Now that he has been moved to Minnesota as part of the blockbuster four-team trade that sent Clint Capela to the Hawks and Robert Covington to the Rockets, guard Evan Turner is likely to be in the market for a new team. The Timberwolves are expected to give Turner a contract buyout in the coming days if his contract is not used as part of another deal.
Multiple teams are expected to have interest in Turner on the buyout market, according to league sources. Turner did not play much in Atlanta this season after he was acquired in a trade from Portland last summer.
The Hawks took on Turner because of his expiring contract (worth $18.6 million) but preferred to give minutes to younger players on the wing, particularly second-year guard Kevin Huerter along with rookies Cam Reddish and De’Andre Hunter.
Earlier in the year, Turner indicated he was told by the Hawks he would be inactive for a while, sparking speculation that Turner would be bought out by the Hawks. But Turner’s agent, Kevin Bradbury, said that Turner was not, in fact, seeking a buyout, telling TheBigLead.com, “Evan is committed to Atlanta and helping them achieve their goals as an organization and is grateful to be there.”

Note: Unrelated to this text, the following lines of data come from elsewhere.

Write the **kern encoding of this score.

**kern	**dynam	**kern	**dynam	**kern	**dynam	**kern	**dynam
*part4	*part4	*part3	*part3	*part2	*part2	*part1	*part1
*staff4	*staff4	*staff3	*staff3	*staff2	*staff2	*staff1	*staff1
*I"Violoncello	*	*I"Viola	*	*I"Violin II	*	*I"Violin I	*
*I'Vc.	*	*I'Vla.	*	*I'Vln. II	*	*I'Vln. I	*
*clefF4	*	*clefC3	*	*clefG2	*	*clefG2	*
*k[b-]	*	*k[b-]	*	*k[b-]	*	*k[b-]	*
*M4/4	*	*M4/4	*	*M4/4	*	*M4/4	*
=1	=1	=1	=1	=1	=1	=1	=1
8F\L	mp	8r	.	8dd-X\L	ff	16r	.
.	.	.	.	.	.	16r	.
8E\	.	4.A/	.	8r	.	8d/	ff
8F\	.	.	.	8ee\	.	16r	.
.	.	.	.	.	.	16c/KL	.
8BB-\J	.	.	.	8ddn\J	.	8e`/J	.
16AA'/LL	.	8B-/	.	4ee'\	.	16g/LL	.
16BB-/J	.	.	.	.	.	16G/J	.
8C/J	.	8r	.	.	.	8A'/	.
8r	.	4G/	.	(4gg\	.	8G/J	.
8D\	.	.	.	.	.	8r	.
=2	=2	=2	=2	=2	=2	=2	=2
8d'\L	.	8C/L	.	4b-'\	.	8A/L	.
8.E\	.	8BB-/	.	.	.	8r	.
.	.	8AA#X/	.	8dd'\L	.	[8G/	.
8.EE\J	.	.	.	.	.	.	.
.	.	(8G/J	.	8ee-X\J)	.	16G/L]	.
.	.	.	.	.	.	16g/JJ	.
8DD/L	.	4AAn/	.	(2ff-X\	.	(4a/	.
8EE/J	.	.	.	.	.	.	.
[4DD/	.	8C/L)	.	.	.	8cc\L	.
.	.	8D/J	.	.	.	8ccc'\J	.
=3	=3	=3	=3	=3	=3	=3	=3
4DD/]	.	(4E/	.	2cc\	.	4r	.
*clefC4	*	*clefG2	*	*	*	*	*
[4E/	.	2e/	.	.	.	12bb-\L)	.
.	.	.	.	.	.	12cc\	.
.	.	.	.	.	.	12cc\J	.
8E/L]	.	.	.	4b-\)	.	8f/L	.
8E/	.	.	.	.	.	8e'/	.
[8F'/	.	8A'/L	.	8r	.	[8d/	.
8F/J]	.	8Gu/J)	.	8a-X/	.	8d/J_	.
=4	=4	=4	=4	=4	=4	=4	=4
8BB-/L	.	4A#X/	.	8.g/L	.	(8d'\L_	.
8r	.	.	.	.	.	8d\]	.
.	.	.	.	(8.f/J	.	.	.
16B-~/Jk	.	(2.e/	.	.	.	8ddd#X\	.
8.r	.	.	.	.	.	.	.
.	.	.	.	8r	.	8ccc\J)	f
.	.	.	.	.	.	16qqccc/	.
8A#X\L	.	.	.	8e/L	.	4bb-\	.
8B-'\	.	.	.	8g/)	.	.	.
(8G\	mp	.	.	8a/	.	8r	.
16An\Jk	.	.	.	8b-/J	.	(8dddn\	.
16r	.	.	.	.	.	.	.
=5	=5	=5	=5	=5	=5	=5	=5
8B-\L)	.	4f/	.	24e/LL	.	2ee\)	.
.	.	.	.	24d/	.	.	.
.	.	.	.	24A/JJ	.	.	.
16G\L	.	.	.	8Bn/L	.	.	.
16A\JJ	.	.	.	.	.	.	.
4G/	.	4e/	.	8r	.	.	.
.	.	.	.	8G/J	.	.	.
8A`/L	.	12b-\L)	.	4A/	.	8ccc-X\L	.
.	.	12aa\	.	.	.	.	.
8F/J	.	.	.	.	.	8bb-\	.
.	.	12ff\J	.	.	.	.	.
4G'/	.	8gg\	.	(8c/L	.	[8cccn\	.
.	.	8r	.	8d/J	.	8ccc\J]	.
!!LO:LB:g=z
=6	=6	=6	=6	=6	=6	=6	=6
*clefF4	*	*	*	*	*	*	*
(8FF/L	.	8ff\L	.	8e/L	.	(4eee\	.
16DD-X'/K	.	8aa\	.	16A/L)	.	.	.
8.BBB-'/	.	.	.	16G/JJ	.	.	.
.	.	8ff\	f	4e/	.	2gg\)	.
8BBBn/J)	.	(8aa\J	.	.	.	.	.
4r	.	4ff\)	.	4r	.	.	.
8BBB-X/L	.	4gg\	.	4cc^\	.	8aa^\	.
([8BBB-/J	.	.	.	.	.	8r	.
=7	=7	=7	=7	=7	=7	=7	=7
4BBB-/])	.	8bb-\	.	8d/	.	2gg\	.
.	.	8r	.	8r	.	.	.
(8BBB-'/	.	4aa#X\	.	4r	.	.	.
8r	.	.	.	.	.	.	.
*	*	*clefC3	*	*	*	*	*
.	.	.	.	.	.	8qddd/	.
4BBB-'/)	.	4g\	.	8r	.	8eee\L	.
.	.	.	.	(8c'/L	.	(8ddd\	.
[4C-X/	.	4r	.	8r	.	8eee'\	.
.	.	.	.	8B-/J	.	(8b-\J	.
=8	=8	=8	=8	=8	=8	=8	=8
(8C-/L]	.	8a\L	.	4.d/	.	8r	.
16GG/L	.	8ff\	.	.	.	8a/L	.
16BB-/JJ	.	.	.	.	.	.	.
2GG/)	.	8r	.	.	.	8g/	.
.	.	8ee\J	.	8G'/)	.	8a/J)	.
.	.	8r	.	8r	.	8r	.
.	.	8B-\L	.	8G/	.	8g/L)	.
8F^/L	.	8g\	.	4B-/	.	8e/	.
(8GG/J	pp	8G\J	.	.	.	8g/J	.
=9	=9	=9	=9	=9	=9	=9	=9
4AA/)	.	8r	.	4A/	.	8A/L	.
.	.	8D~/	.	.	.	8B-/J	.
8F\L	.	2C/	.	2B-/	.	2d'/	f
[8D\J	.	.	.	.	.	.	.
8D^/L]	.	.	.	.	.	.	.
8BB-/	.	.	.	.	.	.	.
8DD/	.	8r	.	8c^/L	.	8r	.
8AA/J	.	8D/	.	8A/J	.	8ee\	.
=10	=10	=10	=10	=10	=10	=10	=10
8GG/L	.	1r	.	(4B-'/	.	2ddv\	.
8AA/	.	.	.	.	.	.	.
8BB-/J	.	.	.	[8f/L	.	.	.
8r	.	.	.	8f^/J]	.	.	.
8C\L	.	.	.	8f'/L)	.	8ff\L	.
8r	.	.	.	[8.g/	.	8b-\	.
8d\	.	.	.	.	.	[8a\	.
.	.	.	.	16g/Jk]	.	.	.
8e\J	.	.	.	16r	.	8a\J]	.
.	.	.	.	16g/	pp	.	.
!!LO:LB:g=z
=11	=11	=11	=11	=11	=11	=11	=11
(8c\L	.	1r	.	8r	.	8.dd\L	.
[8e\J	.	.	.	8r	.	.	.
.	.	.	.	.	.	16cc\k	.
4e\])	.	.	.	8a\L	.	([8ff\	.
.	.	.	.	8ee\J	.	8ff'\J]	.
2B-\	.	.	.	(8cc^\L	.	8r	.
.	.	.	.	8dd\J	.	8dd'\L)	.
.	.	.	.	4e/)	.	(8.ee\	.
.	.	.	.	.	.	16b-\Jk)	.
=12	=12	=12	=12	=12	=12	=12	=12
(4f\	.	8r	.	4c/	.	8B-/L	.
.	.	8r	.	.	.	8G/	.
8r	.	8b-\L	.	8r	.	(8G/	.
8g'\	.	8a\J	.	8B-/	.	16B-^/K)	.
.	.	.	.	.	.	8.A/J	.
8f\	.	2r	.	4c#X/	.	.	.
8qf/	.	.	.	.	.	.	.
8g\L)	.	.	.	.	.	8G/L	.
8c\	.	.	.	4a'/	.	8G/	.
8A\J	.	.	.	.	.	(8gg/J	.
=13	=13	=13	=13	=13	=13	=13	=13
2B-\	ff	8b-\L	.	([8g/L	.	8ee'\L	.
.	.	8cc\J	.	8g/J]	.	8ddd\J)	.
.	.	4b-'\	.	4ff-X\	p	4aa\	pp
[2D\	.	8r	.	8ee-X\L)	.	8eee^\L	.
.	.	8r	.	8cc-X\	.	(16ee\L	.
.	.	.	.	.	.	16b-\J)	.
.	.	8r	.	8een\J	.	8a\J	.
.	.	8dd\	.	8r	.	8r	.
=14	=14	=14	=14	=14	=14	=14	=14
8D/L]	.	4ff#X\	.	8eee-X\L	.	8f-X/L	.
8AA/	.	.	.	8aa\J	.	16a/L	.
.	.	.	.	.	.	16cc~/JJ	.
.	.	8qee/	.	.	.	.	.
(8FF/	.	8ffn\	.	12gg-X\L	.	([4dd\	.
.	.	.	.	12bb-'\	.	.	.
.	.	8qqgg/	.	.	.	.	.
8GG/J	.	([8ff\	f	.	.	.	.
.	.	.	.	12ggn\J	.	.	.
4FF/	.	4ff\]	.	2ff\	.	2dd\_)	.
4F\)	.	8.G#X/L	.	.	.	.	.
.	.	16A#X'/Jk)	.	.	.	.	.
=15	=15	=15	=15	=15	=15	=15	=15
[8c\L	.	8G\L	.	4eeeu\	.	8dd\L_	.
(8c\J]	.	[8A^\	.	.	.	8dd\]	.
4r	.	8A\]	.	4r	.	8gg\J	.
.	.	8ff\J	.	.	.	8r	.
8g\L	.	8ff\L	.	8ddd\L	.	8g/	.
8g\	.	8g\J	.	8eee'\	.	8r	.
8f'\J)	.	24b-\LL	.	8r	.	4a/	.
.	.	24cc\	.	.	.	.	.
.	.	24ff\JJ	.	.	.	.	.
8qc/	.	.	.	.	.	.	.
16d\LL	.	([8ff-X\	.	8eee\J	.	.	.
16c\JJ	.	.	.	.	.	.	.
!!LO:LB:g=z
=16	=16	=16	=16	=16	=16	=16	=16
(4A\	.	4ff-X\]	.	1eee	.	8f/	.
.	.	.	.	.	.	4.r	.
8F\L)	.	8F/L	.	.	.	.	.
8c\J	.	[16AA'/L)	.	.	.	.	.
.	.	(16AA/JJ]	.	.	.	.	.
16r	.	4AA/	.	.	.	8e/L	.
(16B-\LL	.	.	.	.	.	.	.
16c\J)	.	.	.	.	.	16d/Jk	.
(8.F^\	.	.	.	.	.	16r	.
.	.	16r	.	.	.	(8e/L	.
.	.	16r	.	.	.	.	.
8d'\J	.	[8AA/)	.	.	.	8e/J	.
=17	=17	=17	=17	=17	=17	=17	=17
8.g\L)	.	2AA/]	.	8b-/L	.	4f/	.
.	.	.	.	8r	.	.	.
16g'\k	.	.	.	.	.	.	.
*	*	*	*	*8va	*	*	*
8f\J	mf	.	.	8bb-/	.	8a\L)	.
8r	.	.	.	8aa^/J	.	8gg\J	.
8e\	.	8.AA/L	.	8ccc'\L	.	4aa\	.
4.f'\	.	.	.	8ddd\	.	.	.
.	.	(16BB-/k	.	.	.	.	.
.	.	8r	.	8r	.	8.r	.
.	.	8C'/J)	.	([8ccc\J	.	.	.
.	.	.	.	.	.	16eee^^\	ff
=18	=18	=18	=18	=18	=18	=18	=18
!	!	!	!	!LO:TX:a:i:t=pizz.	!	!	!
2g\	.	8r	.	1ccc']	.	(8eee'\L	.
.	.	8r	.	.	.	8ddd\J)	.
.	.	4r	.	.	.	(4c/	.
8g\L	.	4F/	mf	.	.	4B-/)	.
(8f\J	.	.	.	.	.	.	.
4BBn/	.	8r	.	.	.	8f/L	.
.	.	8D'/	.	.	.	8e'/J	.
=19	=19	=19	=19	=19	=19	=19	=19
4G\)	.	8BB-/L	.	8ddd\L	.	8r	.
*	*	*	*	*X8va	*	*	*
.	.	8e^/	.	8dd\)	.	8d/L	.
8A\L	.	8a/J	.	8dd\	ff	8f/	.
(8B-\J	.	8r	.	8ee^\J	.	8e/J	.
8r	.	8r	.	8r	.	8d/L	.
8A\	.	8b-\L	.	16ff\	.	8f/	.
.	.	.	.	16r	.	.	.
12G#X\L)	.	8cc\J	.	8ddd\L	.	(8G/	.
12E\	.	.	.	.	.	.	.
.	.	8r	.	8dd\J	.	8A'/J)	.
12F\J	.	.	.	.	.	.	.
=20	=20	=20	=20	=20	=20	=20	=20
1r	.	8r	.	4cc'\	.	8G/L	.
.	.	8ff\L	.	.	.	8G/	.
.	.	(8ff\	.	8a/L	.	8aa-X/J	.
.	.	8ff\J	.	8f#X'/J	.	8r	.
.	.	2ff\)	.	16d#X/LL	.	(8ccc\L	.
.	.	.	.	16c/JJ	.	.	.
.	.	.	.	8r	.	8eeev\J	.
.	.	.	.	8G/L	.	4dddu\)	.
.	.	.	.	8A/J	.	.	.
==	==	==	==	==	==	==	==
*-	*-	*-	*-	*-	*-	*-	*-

Turner averaged 3.3 points in 13.3 minutes over 19 games.
Celtics Headline Turner Possibilities
Should Turner get his buyout from the Timberwolves, his former employer—the Celtics—would be interested in bringing him back, a source told Heavy.com.
Turner had two productive seasons with Boston in 2014-15 and 2015-16, during which he averaged 10.0 points, 5.0 rebounds and 5.0 assists. He was a valuable asset off the bench, particularly as a secondary ballhandler in relief of and alongside point guard Isaiah Thomas.
It was his performance in Boston that pushed the Trail Blazers to sign Turner to an unwieldy four-year, $70 million contract in the summer of 2016.
The Celtics have been looking to bolster their bench heading into the stretch run of the season. Boston had hoped for more production from rookie wing Romeo Langford, but Langford as struggled with injuries and has averaged only 2.3 points in 14 games. Turner could fill that role, though he struggles as a 3-point shooter, making just 29.4 percent on his career.
One issue the Celtics would have in signing Turner, though: They don’t have a roster spot. That could change ahead of the trade deadline. If not, the Celtics probably would have to give up Brad Wanamaker to accommodate a free-agent signing this month.
Another team expected to have interest in Turner—and that does have a roster spot—would be the Heat. Miami has been active on the trade market seeking an upgrade to its depth. But if no deal can be had, the Heat will turn to the buyout market and a secondary playmaker with playoff experience like Turner would be ideal.